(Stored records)
....
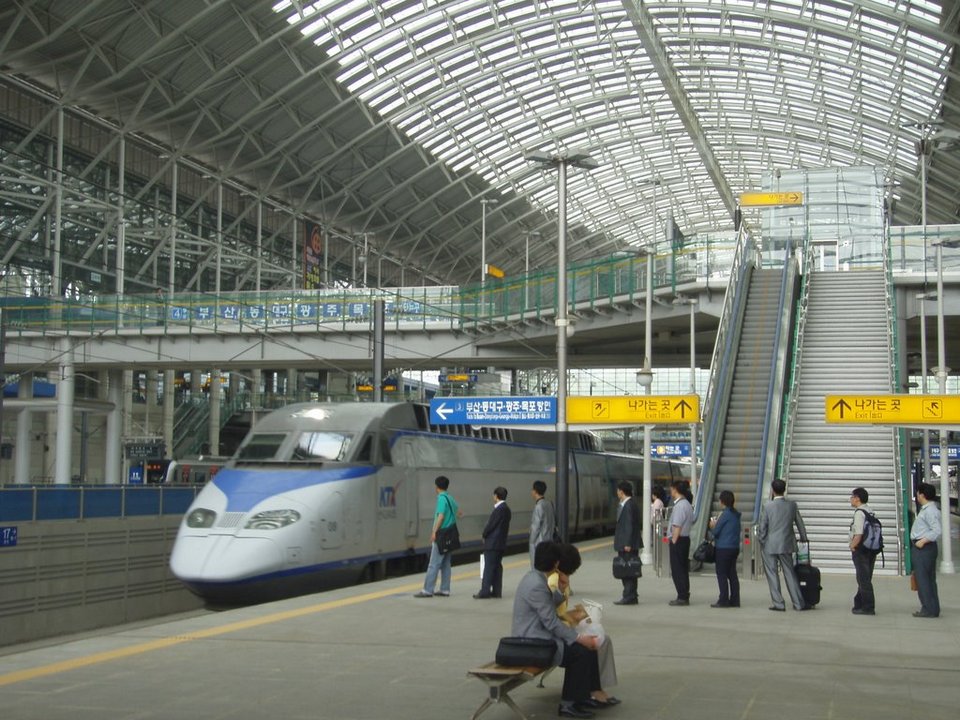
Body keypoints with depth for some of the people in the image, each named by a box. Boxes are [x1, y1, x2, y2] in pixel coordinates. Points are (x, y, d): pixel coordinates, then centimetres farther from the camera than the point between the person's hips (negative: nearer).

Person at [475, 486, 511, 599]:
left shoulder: (499, 509, -18)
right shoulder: (506, 509, 11)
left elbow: (491, 525, -17)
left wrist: (484, 535, 0)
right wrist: (486, 534, 12)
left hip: (493, 543, -9)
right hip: (501, 543, 9)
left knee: (489, 567, -5)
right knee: (497, 566, 11)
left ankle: (485, 591, -4)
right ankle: (497, 591, 14)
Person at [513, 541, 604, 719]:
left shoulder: (535, 578, 8)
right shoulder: (537, 585, -23)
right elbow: (551, 623, -22)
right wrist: (579, 637, -17)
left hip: (537, 635, 10)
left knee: (588, 646, 7)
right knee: (580, 651, -16)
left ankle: (584, 695, 14)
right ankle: (568, 704, -8)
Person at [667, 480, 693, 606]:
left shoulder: (680, 505, -17)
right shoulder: (687, 504, 13)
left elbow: (677, 526, -21)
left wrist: (673, 541, -16)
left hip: (678, 540, -10)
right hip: (685, 539, 10)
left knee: (677, 570, -4)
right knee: (683, 569, 13)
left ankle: (682, 597, -3)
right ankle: (684, 596, 18)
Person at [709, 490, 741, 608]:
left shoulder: (725, 514, -15)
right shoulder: (736, 514, 10)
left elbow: (716, 531, -14)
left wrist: (713, 526, 8)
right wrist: (716, 525, 15)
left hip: (724, 548, -8)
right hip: (735, 547, 8)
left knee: (722, 574, -2)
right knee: (732, 574, 11)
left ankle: (723, 600, -2)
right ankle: (734, 600, 13)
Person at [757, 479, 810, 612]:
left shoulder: (767, 506, -11)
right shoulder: (792, 505, -1)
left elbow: (762, 527, -9)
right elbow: (800, 524, 9)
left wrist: (761, 539, 9)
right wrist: (803, 538, 25)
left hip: (770, 546, -3)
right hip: (786, 545, 3)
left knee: (772, 574, 4)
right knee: (790, 573, 10)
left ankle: (778, 604, 4)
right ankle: (799, 603, 10)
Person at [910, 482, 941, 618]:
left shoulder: (930, 510, -17)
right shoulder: (925, 509, 15)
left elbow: (937, 530, -24)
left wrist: (923, 541, -22)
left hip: (924, 547, -11)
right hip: (921, 547, 11)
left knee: (923, 579, -8)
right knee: (929, 579, 13)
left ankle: (929, 609, -6)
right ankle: (932, 608, 18)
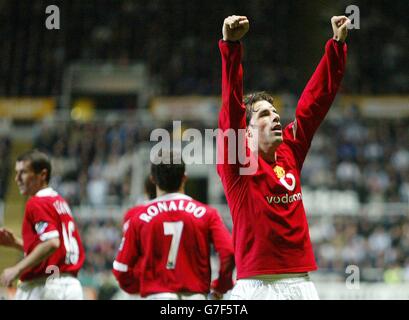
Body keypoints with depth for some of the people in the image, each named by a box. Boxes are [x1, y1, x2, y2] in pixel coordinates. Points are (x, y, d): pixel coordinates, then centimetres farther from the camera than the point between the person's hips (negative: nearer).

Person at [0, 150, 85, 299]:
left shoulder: (37, 203, -10)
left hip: (42, 286, -9)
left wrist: (17, 269, -21)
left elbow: (52, 243, -23)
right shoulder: (59, 202, 18)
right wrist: (16, 243, 18)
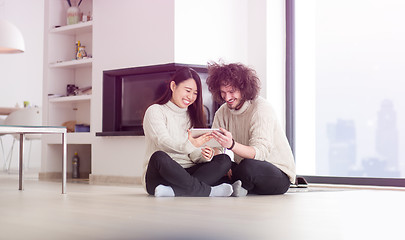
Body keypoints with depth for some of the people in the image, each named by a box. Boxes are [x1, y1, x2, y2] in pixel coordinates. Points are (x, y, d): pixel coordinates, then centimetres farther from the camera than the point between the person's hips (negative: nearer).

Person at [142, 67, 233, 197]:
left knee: (224, 160, -18)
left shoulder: (192, 116, 21)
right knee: (159, 157, -38)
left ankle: (172, 191, -36)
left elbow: (194, 156, 10)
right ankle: (207, 191, -30)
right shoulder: (155, 111, 3)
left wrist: (203, 155, -15)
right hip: (158, 175, -5)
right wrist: (188, 145, -35)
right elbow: (163, 141, -16)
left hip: (186, 174, 6)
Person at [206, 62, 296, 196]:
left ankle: (243, 186, -8)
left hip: (280, 175, -6)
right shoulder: (222, 112, 4)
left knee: (249, 166, -37)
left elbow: (261, 152, -30)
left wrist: (232, 145, -47)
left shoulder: (261, 109, -17)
....
◆ **Exercise**: Rescale the lines above, from the line with "left wrist: (17, 269, -21)" to the line with "right wrist: (16, 243, 18)", by multiplying every keypoint x, y and depth value by 2.3 and rounding to whole numbers with halves rounded up. Write those lines out again in full.

◆ **Reply**:
left wrist: (39, 619, -48)
left elbow: (120, 559, -53)
right shoulder: (136, 465, 41)
right wrist: (37, 559, 41)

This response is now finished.